A senior DGCA official told the Hindustan Times that the draft proposal will not become a rule. "It was meant to be a stern warning, but I think it wasn't conveyed properly."

In its draft proposal (as notified on the DGCA website), the aviation regulator had announced a proposal on November 7, that pilots coming late for flights as well as reporting sick just before a scheduled flight are likely to face tough consequences. This means in extreme cases, the harsh action may result in cancellation of the pilot's license or the pilot being temporarily grounded. 

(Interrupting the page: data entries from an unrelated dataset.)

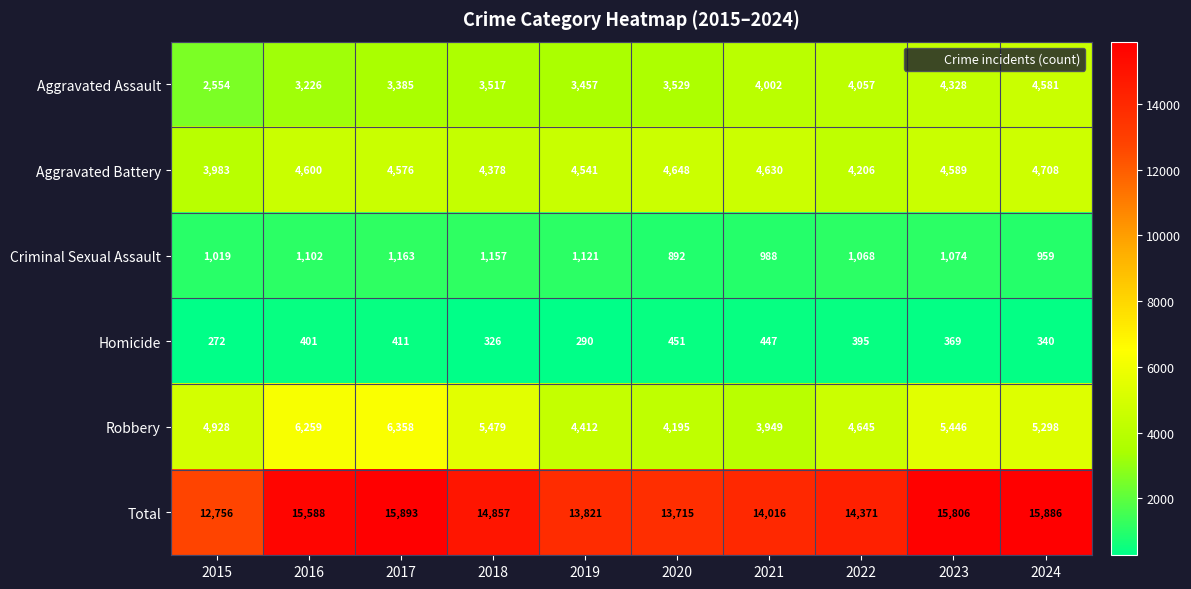

How many categories are shown in the chart?

10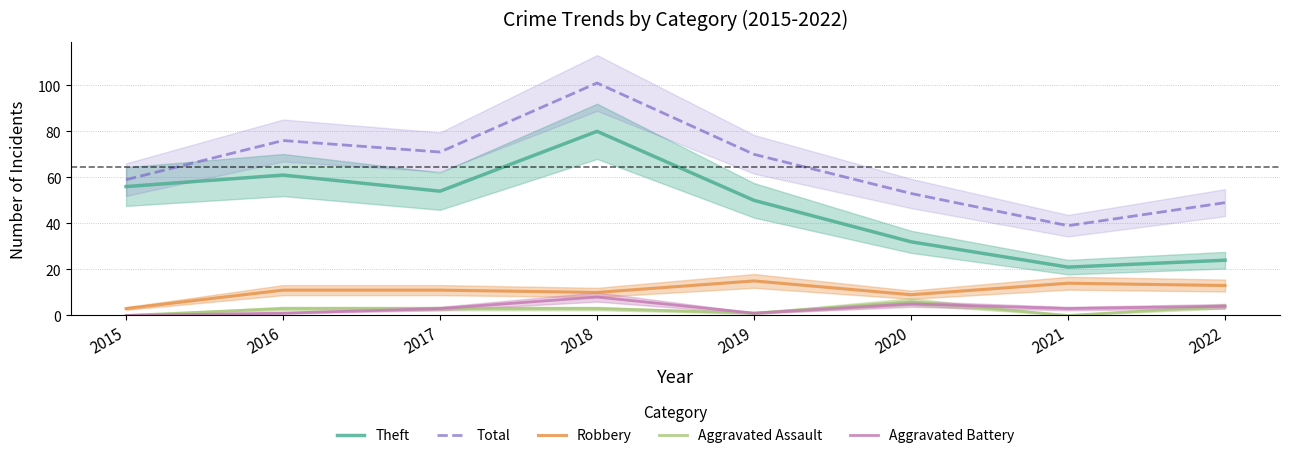

Which has a higher value, 2019 or 2015?

2015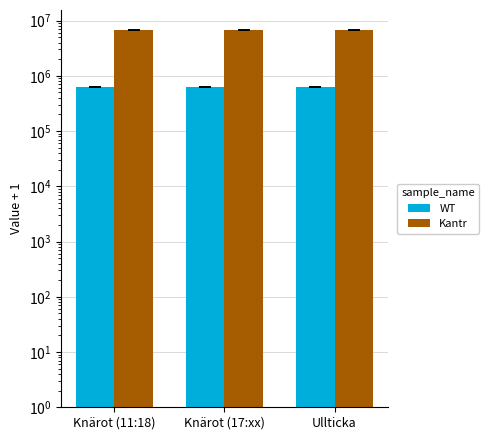

Which series changed the most between Knärot (11:18) and Ullticka?

WT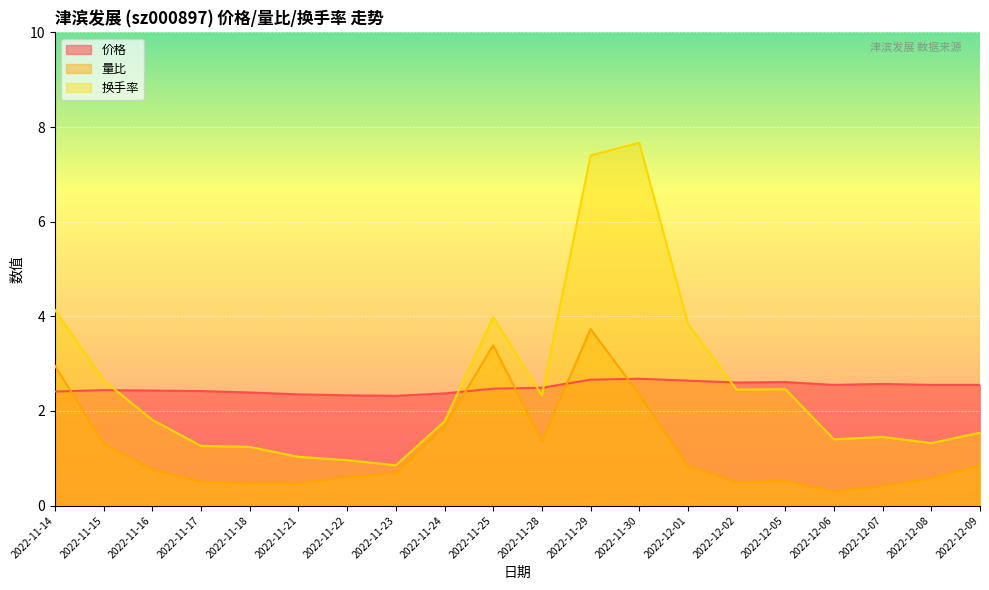

Which has a higher value, 2022-11-22 or 2022-11-25?

2022-11-25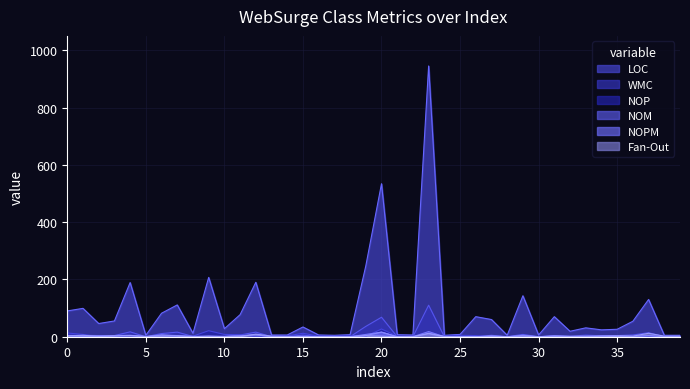

How many lines are shown in the chart?

6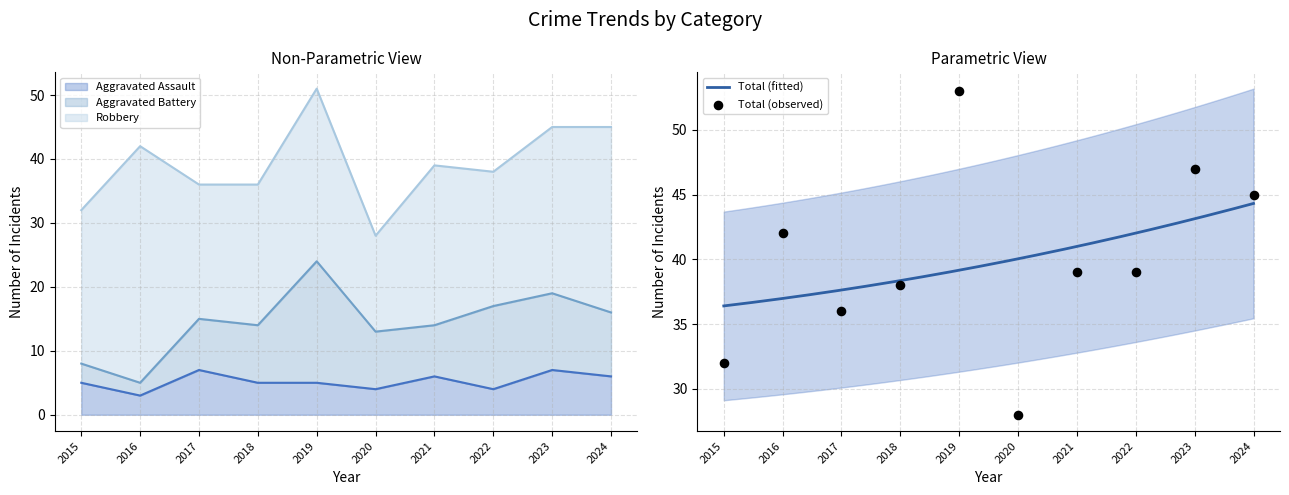

Which series has the largest total across all categories?

Total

"Any act on the part of pilots wherein they pretend to be sick to escape flight duty or report late to the aircraft or do not undertake the flight even after reporting for flight duty or are unwilling to follow the dynamic roster, which results in last minute of flight disruptions and may imperil the safety of aircraft operations, would be treated as an act against public interest and shall attract enforcement action them," the draft proposal prepared by B S Bhullar, director-general of civil aviation had said.

In response, the pilot's union slammed the aviation regulator's proposal. Air India and Jet Airways pilots who are clubbed together under one registered union pointed out some grave errors of the rostering crew and the implications of last-minute flight operation changes that could cause stress to pilots. 

The group has also sent a legal notice to the regulator asking it to drop the draft.